--- Start of Excerpt ---
Second, ignore everything the government says, and refuse to do anything it purports to mandate. This also involves being aware of the direction in which the Nudge unit, the Wink unit, the “Say No More” unit and all the other innuendo-wallahs are trying to propel you, and resisting strenuously.


Third, and finally for now, we should have the courage of our convictions. The whole aim of the psychological operations by the Ogle unit, the Squeeze unit and the Grope unit is to demoralise and depress, to wound our minds with their lies. They do this partly by attempting to assume a morally superior stance. I notice, for instance, that Sadiq Khan, a psychotic sadist whose ambitions for London are about as appealing as those of the Luftwaffe, has taken to plastering posters all over the metropolis barking at Londoners to “Be Kind”. When people do not see the irony of trying to bully others into kindness, there is not much point in trying to engage them in ethical debate.
--- End of Excerpt ---
**To-do list:**
1/ Render this sentence from the excerpt in Spanish: "They do this partly by attempting to assume a morally superior stance."
2/ Please write out the passage of the excerpt between "Second, ignore everything" and "and resisting strenuously.", inclusive.
The material has no connection to the excerpt.
--- Start of Information given ---
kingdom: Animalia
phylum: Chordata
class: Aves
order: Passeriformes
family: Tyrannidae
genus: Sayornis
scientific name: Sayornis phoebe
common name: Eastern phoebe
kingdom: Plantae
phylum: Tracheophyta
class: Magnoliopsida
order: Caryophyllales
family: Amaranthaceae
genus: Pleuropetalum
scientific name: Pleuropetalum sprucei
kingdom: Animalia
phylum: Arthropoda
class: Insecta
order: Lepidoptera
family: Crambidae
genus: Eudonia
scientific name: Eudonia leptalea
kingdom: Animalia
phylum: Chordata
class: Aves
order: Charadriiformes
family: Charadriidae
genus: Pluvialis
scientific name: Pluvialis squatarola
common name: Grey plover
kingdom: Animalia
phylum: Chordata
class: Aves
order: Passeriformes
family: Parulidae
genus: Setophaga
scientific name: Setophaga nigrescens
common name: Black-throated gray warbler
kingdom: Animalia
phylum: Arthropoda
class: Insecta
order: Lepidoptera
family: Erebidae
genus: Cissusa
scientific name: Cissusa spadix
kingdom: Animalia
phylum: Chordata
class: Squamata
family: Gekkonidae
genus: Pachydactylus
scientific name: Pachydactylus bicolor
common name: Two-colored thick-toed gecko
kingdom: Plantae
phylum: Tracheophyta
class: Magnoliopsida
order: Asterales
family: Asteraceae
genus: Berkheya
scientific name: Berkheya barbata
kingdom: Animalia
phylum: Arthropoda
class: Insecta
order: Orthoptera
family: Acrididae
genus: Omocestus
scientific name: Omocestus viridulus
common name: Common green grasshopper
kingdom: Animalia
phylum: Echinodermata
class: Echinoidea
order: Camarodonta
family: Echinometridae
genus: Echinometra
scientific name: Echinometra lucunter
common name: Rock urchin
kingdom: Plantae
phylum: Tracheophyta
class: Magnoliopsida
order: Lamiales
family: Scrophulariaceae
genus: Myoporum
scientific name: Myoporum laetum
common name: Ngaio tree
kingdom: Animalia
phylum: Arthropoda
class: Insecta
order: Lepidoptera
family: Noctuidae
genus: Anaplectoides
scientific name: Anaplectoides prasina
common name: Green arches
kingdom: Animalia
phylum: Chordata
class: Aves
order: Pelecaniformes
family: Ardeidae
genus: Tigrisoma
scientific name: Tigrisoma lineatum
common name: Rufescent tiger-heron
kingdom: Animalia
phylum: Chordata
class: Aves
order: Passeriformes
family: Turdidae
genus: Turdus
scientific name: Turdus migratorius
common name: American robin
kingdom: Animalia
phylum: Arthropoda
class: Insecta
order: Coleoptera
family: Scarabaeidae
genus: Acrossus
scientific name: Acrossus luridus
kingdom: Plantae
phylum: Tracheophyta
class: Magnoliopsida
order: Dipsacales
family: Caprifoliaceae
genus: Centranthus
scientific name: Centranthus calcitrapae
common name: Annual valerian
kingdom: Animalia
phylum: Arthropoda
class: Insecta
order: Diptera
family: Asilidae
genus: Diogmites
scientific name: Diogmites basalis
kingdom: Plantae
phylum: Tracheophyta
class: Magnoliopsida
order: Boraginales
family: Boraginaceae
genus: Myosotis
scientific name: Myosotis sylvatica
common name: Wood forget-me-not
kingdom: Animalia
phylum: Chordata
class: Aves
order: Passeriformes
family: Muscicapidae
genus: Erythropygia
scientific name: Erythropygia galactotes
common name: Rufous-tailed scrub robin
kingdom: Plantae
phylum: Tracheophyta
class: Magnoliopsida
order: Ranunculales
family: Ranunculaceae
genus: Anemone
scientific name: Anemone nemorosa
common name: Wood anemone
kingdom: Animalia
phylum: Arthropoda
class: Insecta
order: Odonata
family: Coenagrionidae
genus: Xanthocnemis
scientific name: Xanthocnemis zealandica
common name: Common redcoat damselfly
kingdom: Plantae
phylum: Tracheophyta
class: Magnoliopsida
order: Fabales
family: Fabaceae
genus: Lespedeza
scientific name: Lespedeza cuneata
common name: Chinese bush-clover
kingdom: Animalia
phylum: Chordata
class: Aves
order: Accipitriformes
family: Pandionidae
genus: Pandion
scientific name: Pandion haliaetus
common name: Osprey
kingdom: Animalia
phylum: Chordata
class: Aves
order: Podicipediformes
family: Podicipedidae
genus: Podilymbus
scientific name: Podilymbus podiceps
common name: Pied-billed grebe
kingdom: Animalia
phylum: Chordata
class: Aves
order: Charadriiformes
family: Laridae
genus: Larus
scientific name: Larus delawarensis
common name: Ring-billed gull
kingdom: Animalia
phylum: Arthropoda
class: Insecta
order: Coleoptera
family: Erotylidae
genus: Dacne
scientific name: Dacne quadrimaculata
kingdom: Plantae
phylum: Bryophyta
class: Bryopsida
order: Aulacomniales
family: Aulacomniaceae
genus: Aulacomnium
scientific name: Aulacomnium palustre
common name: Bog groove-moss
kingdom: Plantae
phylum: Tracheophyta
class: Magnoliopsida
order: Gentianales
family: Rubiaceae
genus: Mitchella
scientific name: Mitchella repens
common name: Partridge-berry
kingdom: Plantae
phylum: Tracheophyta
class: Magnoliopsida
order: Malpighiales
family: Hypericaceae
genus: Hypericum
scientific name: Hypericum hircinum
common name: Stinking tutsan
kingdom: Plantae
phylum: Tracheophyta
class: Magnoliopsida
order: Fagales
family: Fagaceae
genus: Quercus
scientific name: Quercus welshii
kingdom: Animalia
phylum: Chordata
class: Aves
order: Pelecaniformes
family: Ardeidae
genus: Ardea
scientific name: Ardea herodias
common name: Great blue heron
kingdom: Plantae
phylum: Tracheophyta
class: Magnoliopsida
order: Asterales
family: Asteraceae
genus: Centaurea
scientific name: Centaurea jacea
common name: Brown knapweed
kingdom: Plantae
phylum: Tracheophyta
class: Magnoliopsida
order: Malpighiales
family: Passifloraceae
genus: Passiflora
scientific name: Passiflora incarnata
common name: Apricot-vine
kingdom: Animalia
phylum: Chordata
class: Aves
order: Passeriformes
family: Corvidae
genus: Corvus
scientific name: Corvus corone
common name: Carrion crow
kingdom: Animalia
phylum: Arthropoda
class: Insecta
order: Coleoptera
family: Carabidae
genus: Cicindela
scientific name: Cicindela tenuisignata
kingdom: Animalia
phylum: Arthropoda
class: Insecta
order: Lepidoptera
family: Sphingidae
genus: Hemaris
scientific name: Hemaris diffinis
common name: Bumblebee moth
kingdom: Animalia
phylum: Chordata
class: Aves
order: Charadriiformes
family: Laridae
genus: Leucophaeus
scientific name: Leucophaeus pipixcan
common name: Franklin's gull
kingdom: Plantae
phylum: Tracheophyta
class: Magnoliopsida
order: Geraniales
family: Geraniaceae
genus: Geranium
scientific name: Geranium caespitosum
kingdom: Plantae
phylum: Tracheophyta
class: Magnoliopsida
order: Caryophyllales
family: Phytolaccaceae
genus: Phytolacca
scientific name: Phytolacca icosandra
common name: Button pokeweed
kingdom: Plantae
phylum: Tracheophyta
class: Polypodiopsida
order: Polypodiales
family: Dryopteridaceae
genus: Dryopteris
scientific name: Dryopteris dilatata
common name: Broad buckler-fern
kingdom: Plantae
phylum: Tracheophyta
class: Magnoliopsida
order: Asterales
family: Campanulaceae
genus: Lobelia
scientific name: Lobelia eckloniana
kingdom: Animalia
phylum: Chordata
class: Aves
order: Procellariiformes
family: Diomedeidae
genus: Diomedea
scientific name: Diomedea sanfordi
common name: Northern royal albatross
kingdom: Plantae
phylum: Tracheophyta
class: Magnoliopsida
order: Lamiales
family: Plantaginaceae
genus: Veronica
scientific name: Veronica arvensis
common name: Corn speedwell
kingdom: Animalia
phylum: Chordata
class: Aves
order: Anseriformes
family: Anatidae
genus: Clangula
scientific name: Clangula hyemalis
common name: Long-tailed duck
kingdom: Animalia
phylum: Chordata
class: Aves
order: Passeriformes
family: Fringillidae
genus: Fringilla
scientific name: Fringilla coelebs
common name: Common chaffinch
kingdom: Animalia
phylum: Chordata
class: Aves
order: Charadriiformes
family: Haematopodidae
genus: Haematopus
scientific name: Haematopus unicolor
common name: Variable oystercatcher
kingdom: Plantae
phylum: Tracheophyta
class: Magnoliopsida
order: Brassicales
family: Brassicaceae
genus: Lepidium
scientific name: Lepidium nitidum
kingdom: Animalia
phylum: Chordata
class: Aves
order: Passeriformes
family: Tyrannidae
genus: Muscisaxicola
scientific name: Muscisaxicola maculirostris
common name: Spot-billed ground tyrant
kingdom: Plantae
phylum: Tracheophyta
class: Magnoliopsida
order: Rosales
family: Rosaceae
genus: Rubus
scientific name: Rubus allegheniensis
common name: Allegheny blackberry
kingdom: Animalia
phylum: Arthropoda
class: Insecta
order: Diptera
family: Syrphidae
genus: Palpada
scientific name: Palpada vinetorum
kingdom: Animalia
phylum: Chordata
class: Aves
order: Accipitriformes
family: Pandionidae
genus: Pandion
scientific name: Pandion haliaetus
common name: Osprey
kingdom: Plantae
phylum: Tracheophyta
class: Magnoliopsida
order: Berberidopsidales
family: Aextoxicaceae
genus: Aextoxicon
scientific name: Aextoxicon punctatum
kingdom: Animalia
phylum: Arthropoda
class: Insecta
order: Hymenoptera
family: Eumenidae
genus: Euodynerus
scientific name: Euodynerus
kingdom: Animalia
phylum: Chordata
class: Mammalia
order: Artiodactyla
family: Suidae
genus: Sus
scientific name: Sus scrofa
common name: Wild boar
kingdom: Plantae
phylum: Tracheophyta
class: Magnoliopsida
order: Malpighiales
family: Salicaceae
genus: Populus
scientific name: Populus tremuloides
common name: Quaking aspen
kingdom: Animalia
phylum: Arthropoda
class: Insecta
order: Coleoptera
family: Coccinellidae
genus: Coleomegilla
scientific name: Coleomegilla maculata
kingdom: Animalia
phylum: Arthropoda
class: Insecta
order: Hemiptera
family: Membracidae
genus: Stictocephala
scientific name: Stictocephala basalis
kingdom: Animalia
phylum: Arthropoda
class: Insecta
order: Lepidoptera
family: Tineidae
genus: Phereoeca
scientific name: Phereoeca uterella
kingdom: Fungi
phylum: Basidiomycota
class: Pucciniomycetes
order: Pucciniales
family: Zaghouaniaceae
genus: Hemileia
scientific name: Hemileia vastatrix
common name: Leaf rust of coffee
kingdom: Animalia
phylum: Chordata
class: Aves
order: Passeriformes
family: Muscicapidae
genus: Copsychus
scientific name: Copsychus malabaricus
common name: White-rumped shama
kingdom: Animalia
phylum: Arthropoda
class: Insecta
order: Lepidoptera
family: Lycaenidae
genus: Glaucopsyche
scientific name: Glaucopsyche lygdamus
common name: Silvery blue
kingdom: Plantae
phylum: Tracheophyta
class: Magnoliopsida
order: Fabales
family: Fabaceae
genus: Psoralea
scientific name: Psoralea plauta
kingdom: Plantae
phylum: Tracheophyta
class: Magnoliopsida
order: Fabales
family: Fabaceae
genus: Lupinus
--- End of Information given ---
**Solutions to the tasks:**
1/ Lo hacen en parte al intentar adoptar una postura moralmente superior.

2/
Second, ignore everything the government says, and refuse to do anything it purports to mandate. This also involves being aware of the direction in which the Nudge unit, the Wink unit, the “Say No More” unit and all the other innuendo-wallahs are trying to propel you, and resisting strenuously.